Last Saturday night I played a very satisfying gig in Seattle, at a club on Capital Hill. Late at night it can be a little sketchy in that area and I try to be aware of my surroundings when leaving. After the gig, at about 2:30 AM, I was loading the last of my gear into the car. I had just closed the trunk and noticed a black man about my age approached me on the dark street. He was alone, wearing a dirty coat and smelled like he’d been wearing the same clothes for a few days. I sized him up immediately to assess his threat level, noting whether he seemed left or right handed (in case I had to defend myself) and whether he seemed to have anything in his hands.
He asked me if he could ask a question (which always amuses me because it’s circular to ask permission to ask a question). I told him yes. He pointed vaguely up the street and said his family was up there in a car trying to sleep and he wanted to know if I could help him. It was really cold out and he was looking for a place where they could sleep for the night. He showed me a printed list of shelters / churches where they had tried to get in, but all the free ones were full and he didn’t have any money since he was out of work until Monday. What he wanted was a couple of bucks toward the nine-dollar cost of staying at the YMCA. I thought about it for less than three seconds and fished out a ten dollar bill for him. The guy immediately started to weep. He hugged me, telling me his name and saying he’d never forget my kindness, and that he’d pass it on to someone else as soon as he was working again. Then he walked away and that was the last I saw of him.

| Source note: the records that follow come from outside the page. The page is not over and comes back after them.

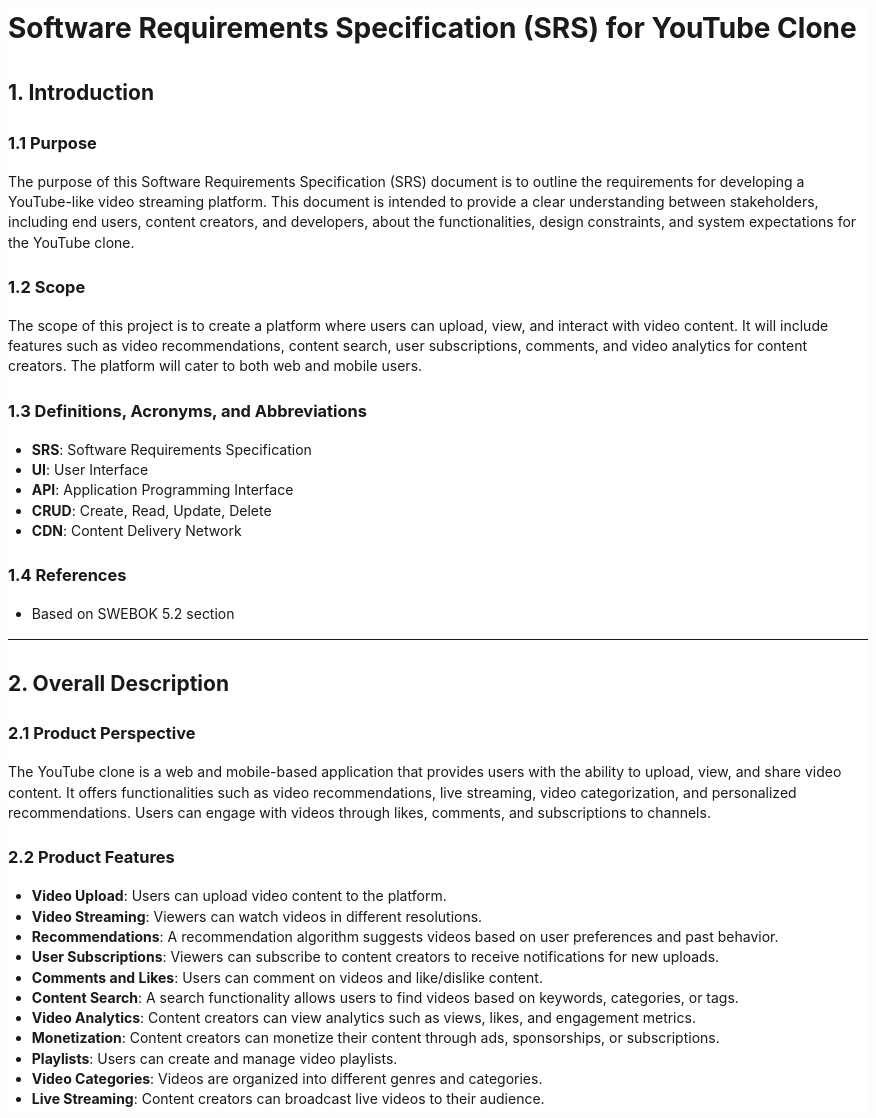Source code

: # Software Requirements Specification (SRS) for YouTube Clone

## 1. Introduction

### 1.1 Purpose
The purpose of this Software Requirements Specification (SRS) document is to outline the requirements for developing a YouTube-like video streaming platform. This document is intended to provide a clear understanding between stakeholders, including end users, content creators, and developers, about the functionalities, design constraints, and system expectations for the YouTube clone.

### 1.2 Scope
The scope of this project is to create a platform where users can upload, view, and interact with video content. It will include features such as video recommendations, content search, user subscriptions, comments, and video analytics for content creators. The platform will cater to both web and mobile users.

### 1.3 Definitions, Acronyms, and Abbreviations
- **SRS**: Software Requirements Specification
- **UI**: User Interface
- **API**: Application Programming Interface
- **CRUD**: Create, Read, Update, Delete
- **CDN**: Content Delivery Network

### 1.4 References
- Based on SWEBOK 5.2 section

---

## 2. Overall Description

### 2.1 Product Perspective
The YouTube clone is a web and mobile-based application that provides users with the ability to upload, view, and share video content. It offers functionalities such as video recommendations, live streaming, video categorization, and personalized recommendations. Users can engage with videos through likes, comments, and subscriptions to channels.

### 2.2 Product Features
- **Video Upload**: Users can upload video content to the platform.
- **Video Streaming**: Viewers can watch videos in different resolutions.
- **Recommendations**: A recommendation algorithm suggests videos based on user preferences and past behavior.
- **User Subscriptions**: Viewers can subscribe to content creators to receive notifications for new uploads.
- **Comments and Likes**: Users can comment on videos and like/dislike content.
- **Content Search**: A search functionality allows users to find videos based on keywords, categories, or tags.
- **Video Analytics**: Content creators can view analytics such as views, likes, and engagement metrics.
- **Monetization**: Content creators can monetize their content through ads, sponsorships, or subscriptions.
- **Playlists**: Users can create and manage video playlists.
- **Video Categories**: Videos are organized into different genres and categories.
- **Live Streaming**: Content creators can broadcast live videos to their audience.
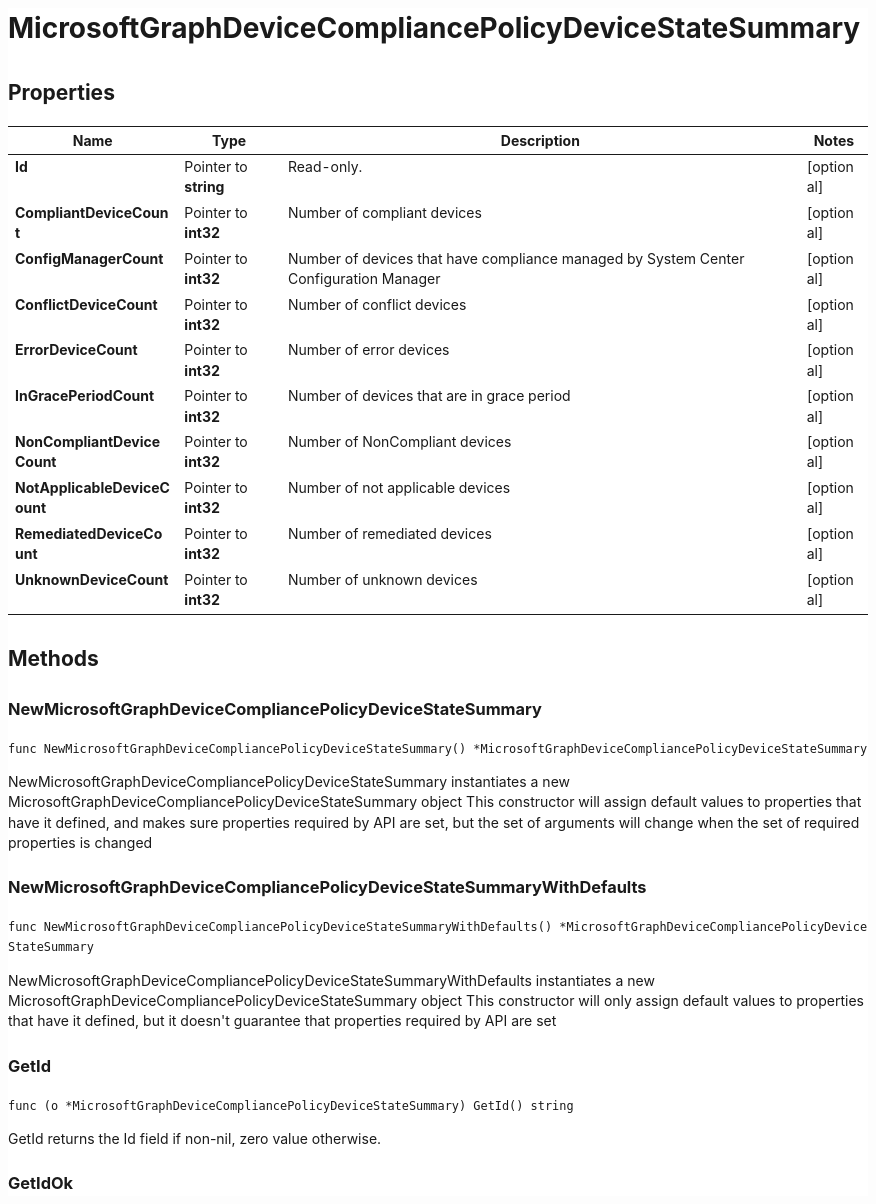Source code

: # MicrosoftGraphDeviceCompliancePolicyDeviceStateSummary

## Properties

Name | Type | Description | Notes
------------ | ------------- | ------------- | -------------
**Id** | Pointer to **string** | Read-only. | [optional] 
**CompliantDeviceCount** | Pointer to **int32** | Number of compliant devices | [optional] 
**ConfigManagerCount** | Pointer to **int32** | Number of devices that have compliance managed by System Center Configuration Manager | [optional] 
**ConflictDeviceCount** | Pointer to **int32** | Number of conflict devices | [optional] 
**ErrorDeviceCount** | Pointer to **int32** | Number of error devices | [optional] 
**InGracePeriodCount** | Pointer to **int32** | Number of devices that are in grace period | [optional] 
**NonCompliantDeviceCount** | Pointer to **int32** | Number of NonCompliant devices | [optional] 
**NotApplicableDeviceCount** | Pointer to **int32** | Number of not applicable devices | [optional] 
**RemediatedDeviceCount** | Pointer to **int32** | Number of remediated devices | [optional] 
**UnknownDeviceCount** | Pointer to **int32** | Number of unknown devices | [optional] 

## Methods

### NewMicrosoftGraphDeviceCompliancePolicyDeviceStateSummary

`func NewMicrosoftGraphDeviceCompliancePolicyDeviceStateSummary() *MicrosoftGraphDeviceCompliancePolicyDeviceStateSummary`

NewMicrosoftGraphDeviceCompliancePolicyDeviceStateSummary instantiates a new MicrosoftGraphDeviceCompliancePolicyDeviceStateSummary object
This constructor will assign default values to properties that have it defined,
and makes sure properties required by API are set, but the set of arguments
will change when the set of required properties is changed

### NewMicrosoftGraphDeviceCompliancePolicyDeviceStateSummaryWithDefaults

`func NewMicrosoftGraphDeviceCompliancePolicyDeviceStateSummaryWithDefaults() *MicrosoftGraphDeviceCompliancePolicyDeviceStateSummary`

NewMicrosoftGraphDeviceCompliancePolicyDeviceStateSummaryWithDefaults instantiates a new MicrosoftGraphDeviceCompliancePolicyDeviceStateSummary object
This constructor will only assign default values to properties that have it defined,
but it doesn't guarantee that properties required by API are set

### GetId

`func (o *MicrosoftGraphDeviceCompliancePolicyDeviceStateSummary) GetId() string`

GetId returns the Id field if non-nil, zero value otherwise.

### GetIdOk
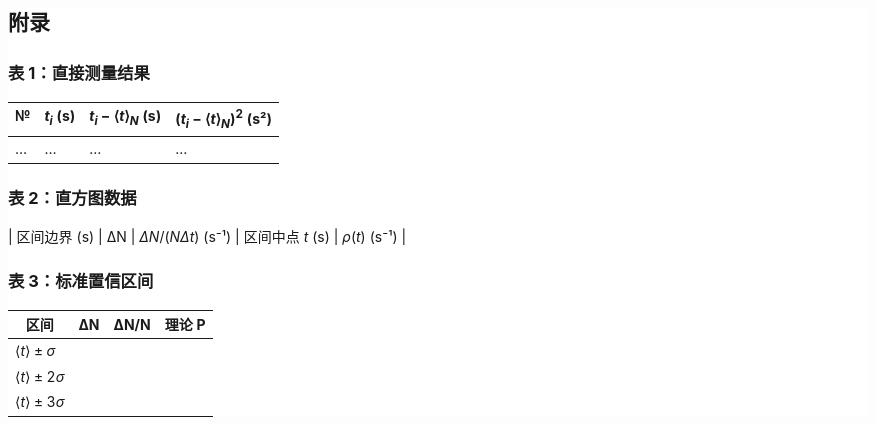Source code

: 
## 附录

### 表 1：直接测量结果

| № | $t_i$ (s) | $t_i - ⟨t⟩_N$ (s) | $(t_i - ⟨t⟩_N)^2$ (s²) |
| -- | ----------- | --------------------- | --------------------------- |
| … | …          | …                    | …                          |

### 表 2：直方图数据

| 区间边界 (s) | ΔN | $ΔN/(NΔt)$ (s⁻¹) | 区间中点 $t$ (s) | $ρ(t)$ (s⁻¹) |

### 表 3：标准置信区间

| 区间           | ΔN | ΔN/N | 理论 P |
| -------------- | --- | ----- | ------ |
| $⟨t⟩±σ$  |     |       |        |
| $⟨t⟩±2σ$ |     |       |        |
| $⟨t⟩±3σ$ |     |       |        |
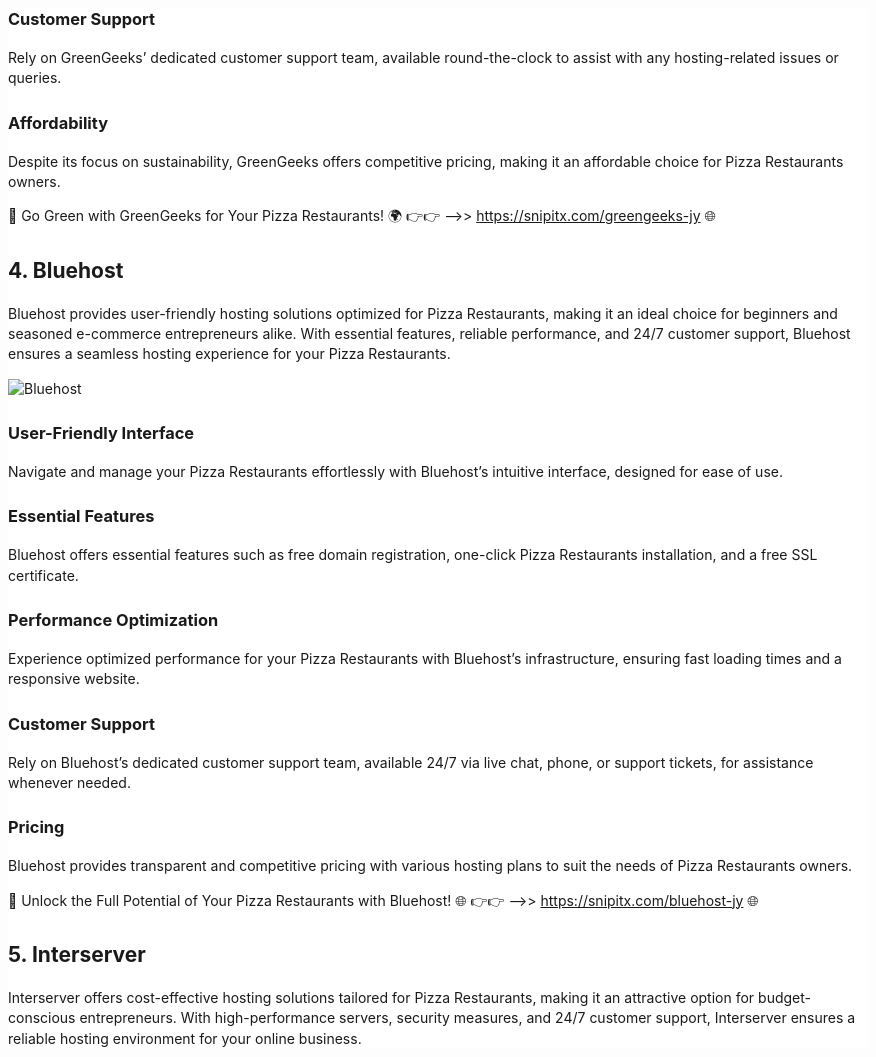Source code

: ### Customer Support
Rely on GreenGeeks’ dedicated customer support team, available round-the-clock to assist with any hosting-related issues or queries.

### Affordability
Despite its focus on sustainability, GreenGeeks offers competitive pricing, making it an affordable choice for Pizza Restaurants owners.

🌿 Go Green with GreenGeeks for Your Pizza Restaurants! 🌍
👉👉 -->> https://snipitx.com/greengeeks-jy 🌐

## 4. Bluehost

Bluehost provides user-friendly hosting solutions optimized for Pizza Restaurants, making it an ideal choice for beginners and seasoned e-commerce entrepreneurs alike. With essential features, reliable performance, and 24/7 customer support, Bluehost ensures a seamless hosting experience for your Pizza Restaurants.

![Bluehost](https://i.imgur.com/PasFF9E.jpeg "Bluehost Hosting")

### User-Friendly Interface
Navigate and manage your Pizza Restaurants effortlessly with Bluehost’s intuitive interface, designed for ease of use.

### Essential Features
Bluehost offers essential features such as free domain registration, one-click Pizza Restaurants installation, and a free SSL certificate.

### Performance Optimization
Experience optimized performance for your Pizza Restaurants with Bluehost’s infrastructure, ensuring fast loading times and a responsive website.

### Customer Support
Rely on Bluehost’s dedicated customer support team, available 24/7 via live chat, phone, or support tickets, for assistance whenever needed.

### Pricing
Bluehost provides transparent and competitive pricing with various hosting plans to suit the needs of Pizza Restaurants owners.

🚀 Unlock the Full Potential of Your Pizza Restaurants with Bluehost! 🌐
👉👉 -->> https://snipitx.com/bluehost-jy 🌐

## 5. Interserver

Interserver offers cost-effective hosting solutions tailored for Pizza Restaurants, making it an attractive option for budget-conscious entrepreneurs. With high-performance servers, security measures, and 24/7 customer support, Interserver ensures a reliable hosting environment for your online business.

So either I got taken by some con artist with a great line. Or I helped some guy who just needed a hand. It doesn’t matter because if he was lying to me it’s on him. Either way I’m OK with it. If nothing else, got a hug for $10, which isn’t bad.
If there’s a point (and most of the time in life there ISN’T a point), it’s only that it would have been really easy to ignore that guy. It definitely constituted a risk to interact with a stranger on a dark street late at night, and I don’t recommend it to everyone. But how many people around us just want to be treated as human and are denied? The homeless, elderly, handicapped, disaffected, depressed, alone, etc etc. Those are people who really NEED to have their humanity celebrated and recognized. But most of us are socially trained to ignore that segment and to just walk on by. And in doing so we rob those people of their humanity, and eventually they don’t recognize themselves as human, which is when antisocial behavior begins… it’s a self-fulfilling prophecy… those people become less functionally human and we take even further steps to avoid interacting with them.
In a less extreme case, we might just put up our shields and ignore some guy playing the violin in a subway. I don’t know. That guy on the street said he’d never forget my kindness, and I hope I never forget that he took a risk by asking for help. I guess we both got something out of the deal.